Now consider that event $$A_2$$ takes place. We can find $$a^{**}$$ such that the inequality $\frac{1}{l} \sum_{i=1}^{l}Q(z, a^{**}) < \inf_{a \in \Lambda(c)} \frac{1}{l} \sum_{i=1}^{l}Q(z_i, a) + \frac{\epsilon}{2}$ is valid. Then, the following inequalities $\begin{split} \frac{1}{l} \sum_{i=1}^{l}Q(z, a^{**}) + \frac{\epsilon}{2} & < \inf_{a \in \Lambda(c)} \frac{1}{l} \sum_{i=1}^{l} Q(z_i, a) +\epsilon \\ < \inf_{a \in \Lambda(c)} \int Q(a,z) dF(z) & < \int Q(z, a^{**})dF(z) \begin{split}$ hold.
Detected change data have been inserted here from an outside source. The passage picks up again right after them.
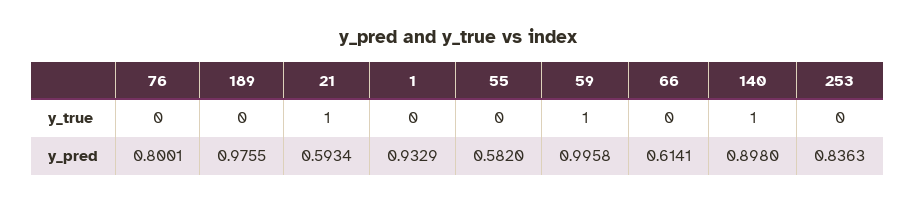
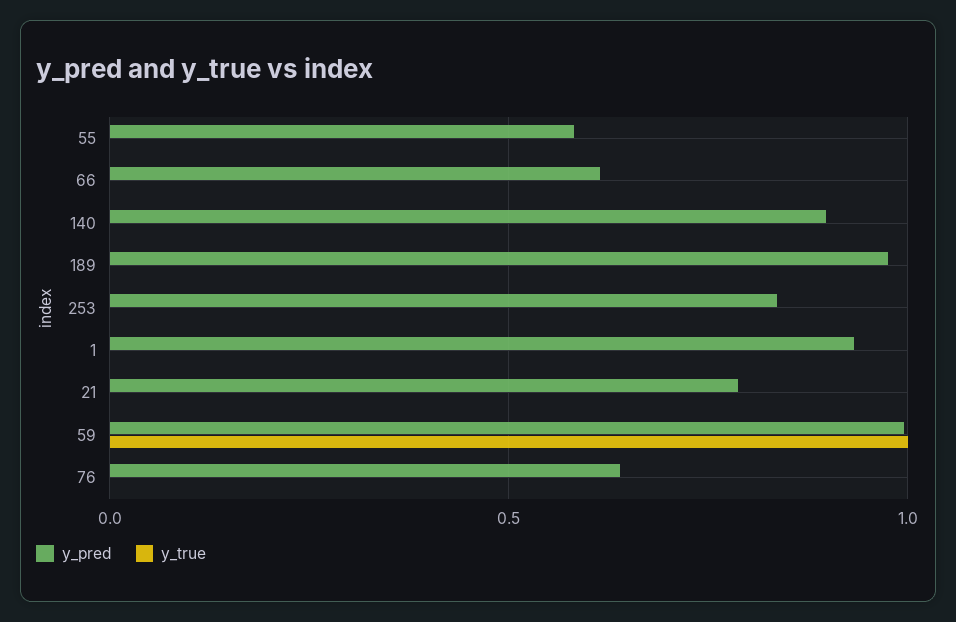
  {
    "y_true": {
      "76": 0,
      "189": 0,
-     "21": 1,
+     "21": 0,
      "1": 0,
      "55": 0,
      "59": 1,
      "66": 0,
-     "140": 1,
+     "140": 0,
      "253": 0
    },
    "y_pred": {
-     "76": 0.8001,
+     "76": 0.65,
      "189": 0.9755,
-     "21": 0.5934,
+     "21": 0.8,
      "1": 0.9329,
      "55": 0.582,
      "59": 0.9958,
      "66": 0.6141,
      "140": 0.898,
      "253": 0.8363
    }
  }

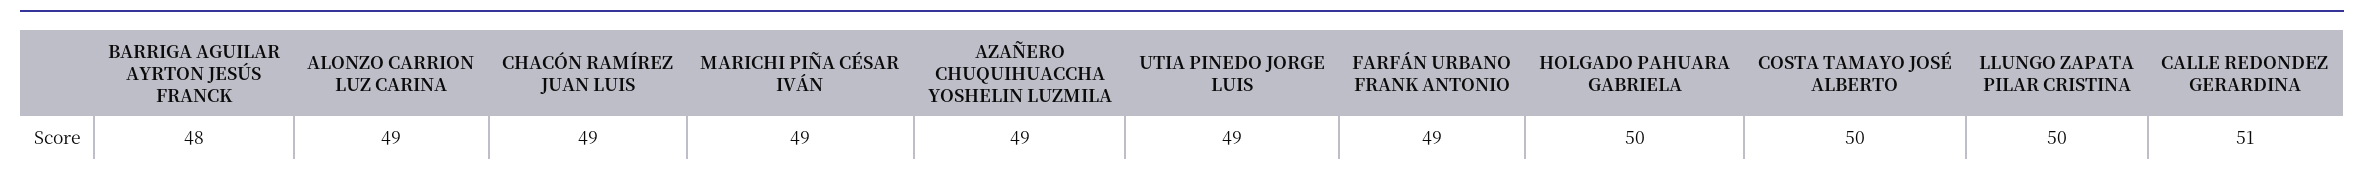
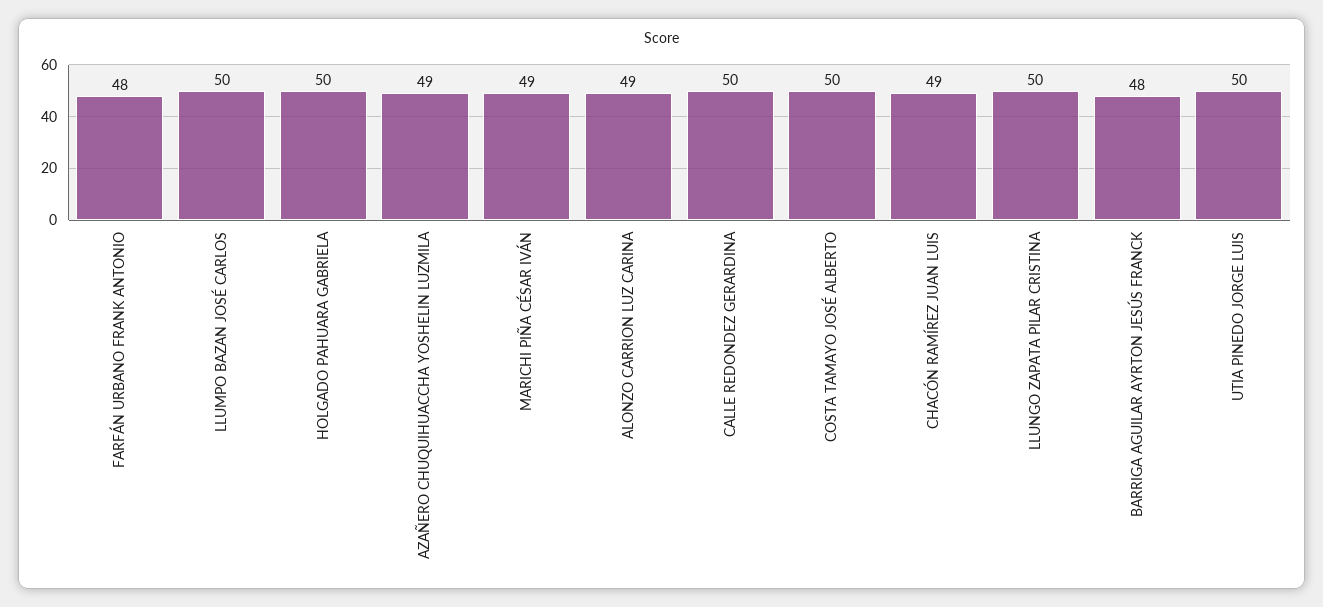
  {
    "BARRIGA AGUILAR AYRTON JESÚS FRANCK": 48,
    "ALONZO CARRION LUZ CARINA": 49,
    "CHACÓN RAMÍREZ JUAN LUIS": 49,
    "MARICHI PIÑA CÉSAR IVÁN": 49,
    "AZAÑERO CHUQUIHUACCHA YOSHELIN LUZMILA": 49,
-   "UTIA PINEDO JORGE LUIS": 49,
+   "UTIA PINEDO JORGE LUIS": 50,
-   "FARFÁN URBANO FRANK ANTONIO": 49,
+   "FARFÁN URBANO FRANK ANTONIO": 48,
    "HOLGADO PAHUARA GABRIELA": 50,
    "COSTA TAMAYO JOSÉ ALBERTO": 50,
    "LLUNGO ZAPATA PILAR CRISTINA": 50,
-   "CALLE REDONDEZ GERARDINA": 51
+   "CALLE REDONDEZ GERARDINA": 50,
+   "LLUMPO BAZAN JOSÉ CARLOS": 50
  }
Therefore, $\begin{split} P(A_2) & \leq P\bigg\{ \int Q(z, a^{**})dF(z) - \frac{1}{l} \sum_{i=1}^{l}Q(z, a^{**}) > \frac{\epsilon}{2} \bigg\} \\ & leq P\bigg\{sup_{a \in \Lambda} \bigg ( \int Q(z, a^{**})dF(z) - \frac{1}{l} \sum_{i=1}^{l}Q(z, a^{**}) \bigg ) > \frac{\epsilon}{2} \bigg\} \xrightarrow[l \rightarrow \infty]{} 0 \end{split}$ due to uniform one-sided convergence of means to their mathematical expectations. Because, $A = A_1 \cup A_2 \Longrightarrow P(A) \leq P(A_1) + P(A_2)$ we have that $P(A) \xrightarrow[l \rightarrow \infty]{} 0.$ The theorem is proven.